── Selected text ──

A black-and-white photograph of a large group of men standing in front of the Parliament buildings.

Canadian voyageurs in front of the Parliament Buildings, a detail from the “Canadian Nile Contingent,” 1884. (c002877)

Three decades later, their next involvement in an overseas military expedition was with the Canadian Expeditionary Forces (CEF) in the First World War. It was an opportunity for First Nations, Inuit and Métis Nation soldiers to see the world, and to prove their courage and combat skills. Soldiers were facing a major change in combat style and warfare. The new reality of war involved the use of chemical warfare, machine guns, fighter aircraft, armoured vehicles, and trench warfare.

Our latest Co-lab challenge, Correspondence regarding First Nations veterans returning after the First World War, illustrates some Indigenous peoples’ experiences during the war, touches upon how their communities coped during their absence, and gives information about their lives after they returned home. These documents provide us with information that the Personnel Records of the First World War may not. They offer information such as what the solider planned to do after the war, if he owned land or farm animals, or if he was suited to farming. There is also information about whether the soldier suffered any lingering disabilities, who they lived with, and if they had any dependants.

Created by the former Department of Indian Affairs, these records are unique in that an overseeing federal “Indian Agent” included personal information and comments on the returning First Nations soldiers. In contrast, this was not the case for non-Indigenous soldiers, as no similar sets of records exist for the rest of the CEF.

A page from the “Indian Agent’s Office,” Chippewa Hill, Saugeen Agency, February 14, 1919.

Document from RG10 Vol 6771 file 452-30 sent to Duncan Campbell Scott from T.A. Stout on February 14, 1919, providing information about John Besito. (Image found on Canadiana)

───
── Given entries ──

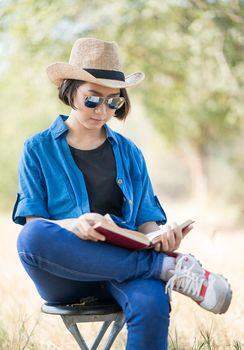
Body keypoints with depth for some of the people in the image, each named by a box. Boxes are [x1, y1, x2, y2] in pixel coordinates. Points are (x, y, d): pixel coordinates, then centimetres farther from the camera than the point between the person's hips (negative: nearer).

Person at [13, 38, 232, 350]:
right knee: (31, 236, -37)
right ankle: (168, 267, -29)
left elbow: (146, 219, 13)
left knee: (151, 304, -37)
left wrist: (160, 238, -13)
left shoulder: (129, 153, 17)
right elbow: (33, 223, 1)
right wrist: (73, 225, -22)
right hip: (65, 276, 0)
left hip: (119, 271, 0)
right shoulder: (38, 150, 10)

───

▶ Problem requirements: Continue the passage above about First Nations soldiers in the First World War and the Indian Affairs correspondence on their return, starting after its final sentence.

▶ Reply to the task:
This personal information became part of the federal government files in Ottawa. The records are also unique in that the “Indian Agents” delved into the soldier’s post-service life. The information that was collected included gratuitous private information and personal judgements about the veterans and the civilian lives they returned to. For example, the “Indian Agent’s Office” notes dated February 1919 for Private John Besito from Saugeen Agency, Ontario, state, “He has a location of fifty acres in the Reserve. He has a house and some improvements on his location.”

As well as administrative information, such as CEF regimental numbers and membership in First Nation agencies and bands, these records also give us genealogical information. For example, the names of three deceased soldiers are listed in a letter to the Department of Indian Affairs dated February 12, 1919, written by the “Indian Agent” of the Griswold Agency in Manitoba. The letter states that the deceased soldiers are from Oak River and Oak Lake Reserves. The letter also includes the CEF regimental number of one of the deceased, Private John Taylor, and that the Department of Indian Affairs paid a pension to his wife and two children. Other correspondence informs us that Private Gilbert Moore, who was killed in action on March 24, 1918, left behind parents in poor circumstances and that they applied for a pension; and that Private Thomas Kasto left a mother who received a pension.

A black-and-white studio portrait of a First World War soldier in uniform and holding a rifle.

Photograph of Canadian Expeditionary Forces soldier Michael Ackabee. (e005176082)

As well as providing information about the soldiers who fought with the CEF, these files make reference to women in First Nation communities who provided funds to help with the war effort to organizations such as the Red Cross, the Girls Overseas Comfort Club, and the Canadian Patriotic Fund. Women in the communities knitted socks and made shirts to add to the “comfort boxes” that were mailed to the men overseas. They also fundraised by making beadwork, woven baskets, and quilts to sell at box socials and fairs.

Indigenous soldiers who survived the war often returned home changed, both positively and negatively. Sapper Peter Taylor, a Kahnawake soldier, suffered the rest of his life with complications from mustard gas poisoning until he passed away in 1955. Private Tom Longboat, the Olympic long distance runner from Six Nations of the Grand River reserve, returned home from his duty overseas in France to find his wife had remarried after receiving word that he had been killed.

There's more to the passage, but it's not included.